Elle aura aussi la bonne idée de confectionner des poupées pour faire voir ses créations à toutes les dames installées à Versailles et ailleurs en Europe. On peut aussi citer l’inventeuse du mannequin de vitrine, Mademoiselle Saint Quentin, gérante du Magnifique, autre boutique de mode de la rue Saint Honoré, dont on apprend la vie trépidante en continuant la lecture des Secrets de Paris :

Ils ont inventé le mannequin, prototype inspirateur, cette poupée que l’on admirait dans la vitrine de Mademoiselle Saint-Quentin, à l’enseigne du Magnifique, ce magasin ou trônait une grande statue polychrome de Minerve. La poupée partait pour Londres chaque mois et de là voyageait jusqu’à Constantinople et à Pétersbourg, tandis que d’accortes agréministes, sous une habile direction, habillaient la suivante. Tout autour, dans le magasin devant lequel s’arrêtaient les passants et les chaises à porteurs, les vendeuses à la taille serrée et au pied mignon allaient et venaient, portant “ces robes d’une étoffe si légère qui suivent pour ainsi dire les nuances des fleurs des diverses saisons.”

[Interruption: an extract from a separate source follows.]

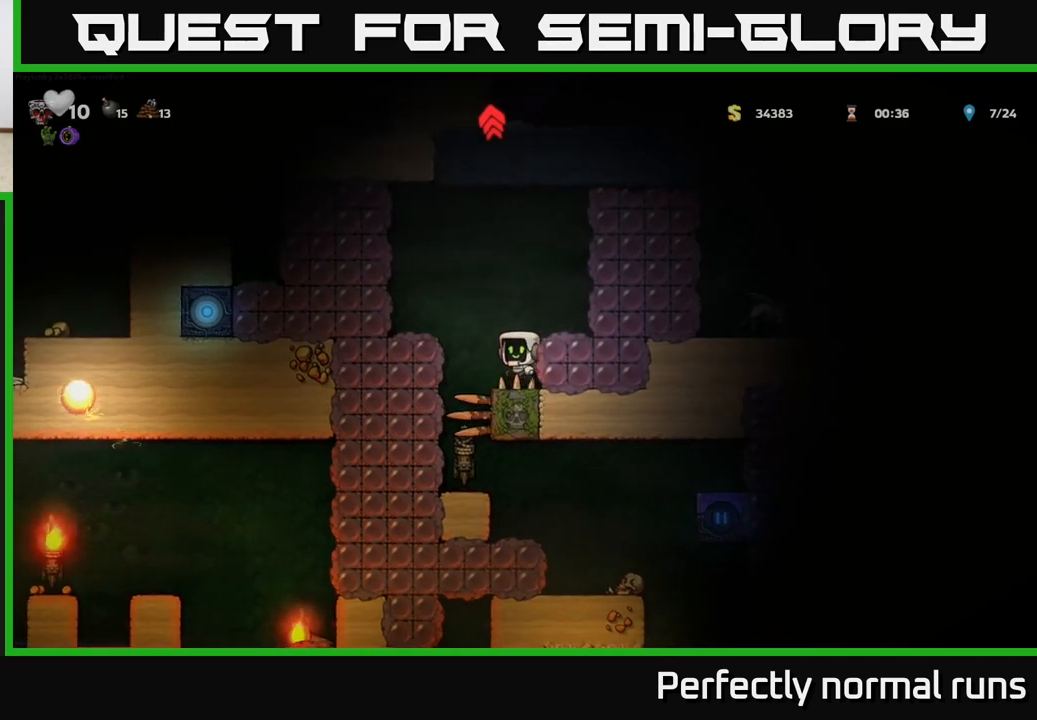
{"buttons": [], "left_stick": "center", "right_stick": "center", "events": [[83, "A", "up"], [217, "left_stick", "center"]]}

Robe à la Française, c 1750, visible au Musée Galliera, décrite ici

Le Génie de Rose Bertin tiendrait justement à la souplesse, le côté plus détendu et champêtre qu’elle donne à ses robes. A la fin du siècle, les baleines des robes dites à la française dégonflent soudainement, le volume réduit. La soie se fait plus remuante, accroche bien la lumière, ce qui laisse à Antoine Watteau, le peintre, le plaisir d’attarder avec soin ses pinceaux sur le plissé des vêtements. Dans les faits, il est désormais possible de porter au grand jour des coupes jusqu’alors réservées à l’intimité d’une tenue d’intérieur, ce qui facilite par ailleurs, outre la démarche, le recyclage de ces modèles plus “simples” par les classes sociales inférieures. Car les vêtements circulent forcément, notamment lors de la révolution ou bien des vestiaires se perdent, un peu comme les têtes, dans la nature. A l’époque, ce qu’il y a de plus cher et distinctif, c’est le tablier de fine dentelle qui orne les manches et la jupe. Malgré cela, la simplicité devient la grande chose à la mode. C’est comme si, à peine promulguée, la “modernité” alertait, montrait déjà ses limites.. Rousseau, ce moraliste romantique, très influent à l’époque, joue ici son rôle en s’en faisant le fervent défenseur, à grands renforts d’éloges sur les promenades de santé, non plus mondaines mais solitaires, des “beautés douces et naturelles de la campagne” qu’il oppose aux créatures maniérées et trop fardées qui se dandinent dans les salons. La promenade, jusqu’ici loisir aristocratique par excellence, défilé de haute couture à ciel ouvert, se démocratise par ailleurs avec la création des grands boulevards, ce qui abaisse naturellement le degrés de sophistication des toilettes. Les Champs Elysées en sont un bon exemple. D’abord réservée aux flâneries des nobles en leur qualité d’extension du jardin des Tuileries, l’avenue devient un lieu de promenade publique au 18e siècle. Jamais, lit-on dans Le Tableau de Paris qui parait en 1783, les femmes ne se sont mises avec autant de simplicité. Plus de robes riches, plus de garnitures, plus de manchettes à trois rangs. Plus de folles coiffures. Un chapeau de paille avec un ruban, un mouchoir sur le col, un tablier à la maison.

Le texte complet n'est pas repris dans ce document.